On Monday, she stood alone in the State Security Court dock — the only one of eight defendants in custody. Chief among the defendants being tried in absentia is Abu Musab al-Zarqawi, the leader of Al Qaeda in Iraq and the alleged mastermind of the attacks. His group claimed responsibility for the bombings.

Al-Rishawi, who wore a brown headscarf and dark blue prison dress, told the court she was single because her marriage had not been consummated, and appealed for legal assistance.

"I don't have a lawyer. I have God to defend me. I have no money now to secure a lawyer," she told the three judges.

The judges adjourned the hearing after five minutes to allow a lawyer to be appointed to defend her.

The hearing was conducted under tight security in a courtroom inside an Amman prison.

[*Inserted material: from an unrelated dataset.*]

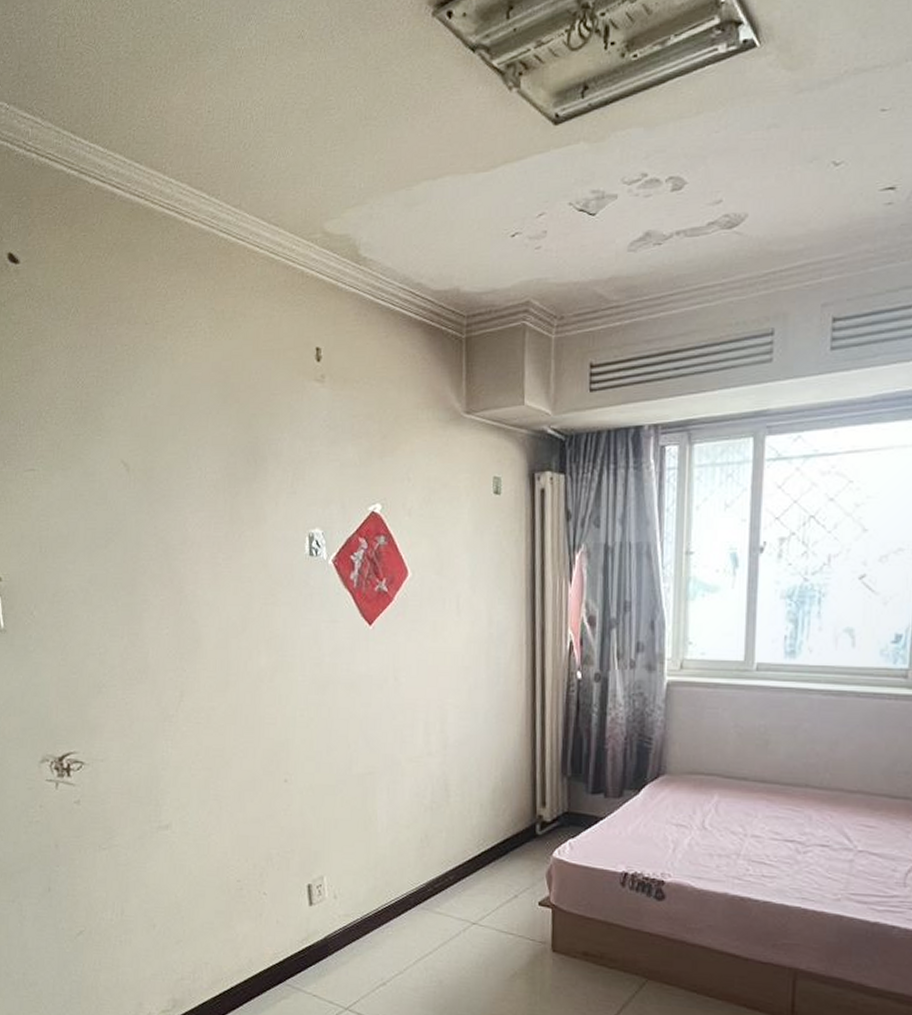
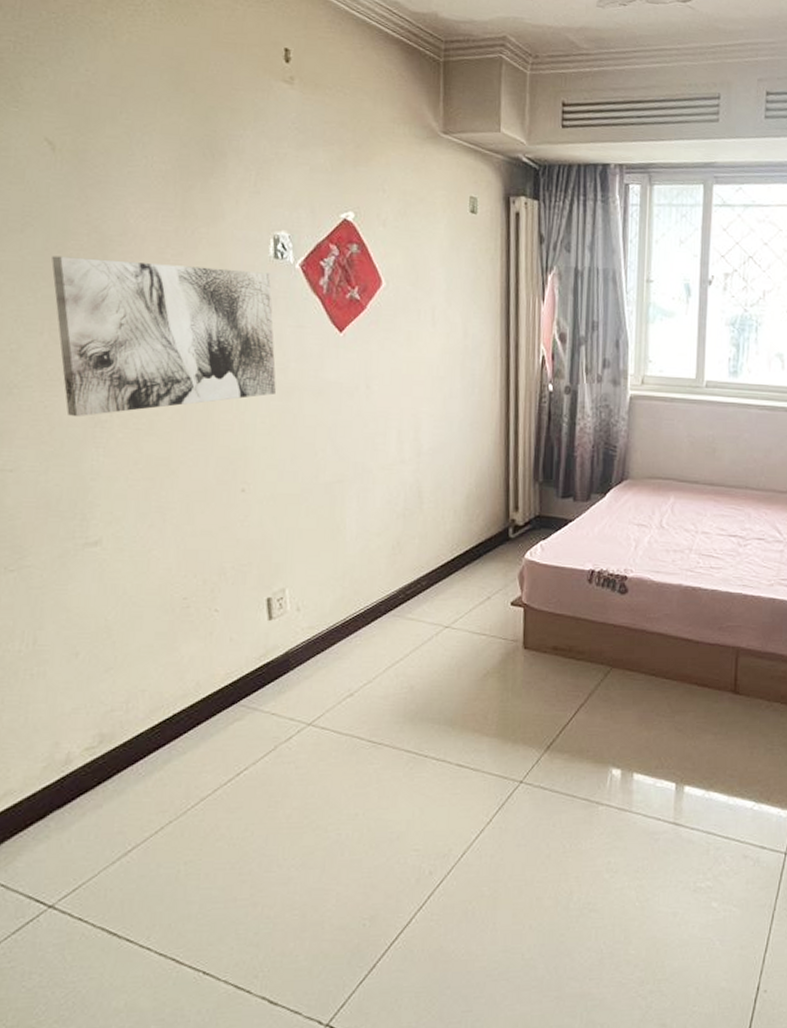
wall art: none [128,567,313,712] -> present [51,256,276,416]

There were no relatives of the victims in the public gallery, only journalists and police officers.

In the attacks, three Iraqi suicide bombers — including the man that al-Rishawi married only days earlier — blew themselves up in three hotels, including one where a wedding was under way. The bombers killed themselves and 60 other people.

Al-Zarqawi's group has vowed more strikes against Jordan, a staunch U.S. ally that signed a peace treaty with Israel in 1994 and has been the target of several al-Qaida terror plots because of its moderate stance and vocal criticism of extremist Muslim groups.

The State Security Court already has sentenced the Jordanian-born al-Zarqawi to death in absentia three times for his involvement in terror plots against Jordan. One of the attacks was the assassination of U.S. aid official Laurence Foley, who was gunned down in Amman in October 2002.